■ Try it
In the entries below, find the line with "hfov_deg: 24.6" and print exactly every line from there up to and including the line with "focal_35mm: 116", with no other lines.

■ Provided data
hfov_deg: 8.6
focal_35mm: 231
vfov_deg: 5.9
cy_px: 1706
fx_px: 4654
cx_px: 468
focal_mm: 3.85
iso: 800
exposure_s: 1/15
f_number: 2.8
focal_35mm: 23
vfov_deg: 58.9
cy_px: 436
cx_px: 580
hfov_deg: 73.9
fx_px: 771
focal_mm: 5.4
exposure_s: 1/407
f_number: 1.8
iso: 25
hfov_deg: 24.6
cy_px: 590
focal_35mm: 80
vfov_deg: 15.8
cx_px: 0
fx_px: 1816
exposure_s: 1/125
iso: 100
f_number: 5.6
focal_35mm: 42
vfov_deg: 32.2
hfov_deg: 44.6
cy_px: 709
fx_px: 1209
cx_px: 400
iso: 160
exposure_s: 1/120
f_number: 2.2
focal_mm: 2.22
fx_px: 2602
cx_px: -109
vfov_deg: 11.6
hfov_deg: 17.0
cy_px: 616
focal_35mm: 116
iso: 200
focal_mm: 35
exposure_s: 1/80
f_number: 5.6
==
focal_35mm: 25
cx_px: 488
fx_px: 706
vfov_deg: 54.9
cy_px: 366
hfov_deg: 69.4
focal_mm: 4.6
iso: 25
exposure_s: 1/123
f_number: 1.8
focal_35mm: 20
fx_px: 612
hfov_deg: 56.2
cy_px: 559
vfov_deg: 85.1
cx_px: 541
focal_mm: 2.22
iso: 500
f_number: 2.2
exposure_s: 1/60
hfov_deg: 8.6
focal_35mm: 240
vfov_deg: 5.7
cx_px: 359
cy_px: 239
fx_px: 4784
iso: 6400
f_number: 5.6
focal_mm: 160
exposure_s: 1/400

■ Worked solution
hfov_deg: 24.6
cy_px: 590
focal_35mm: 80
vfov_deg: 15.8
cx_px: 0
fx_px: 1816
exposure_s: 1/125
iso: 100
f_number: 5.6
focal_35mm: 42
vfov_deg: 32.2
hfov_deg: 44.6
cy_px: 709
fx_px: 1209
cx_px: 400
iso: 160
exposure_s: 1/120
f_number: 2.2
focal_mm: 2.22
fx_px: 2602
cx_px: -109
vfov_deg: 11.6
hfov_deg: 17.0
cy_px: 616
focal_35mm: 116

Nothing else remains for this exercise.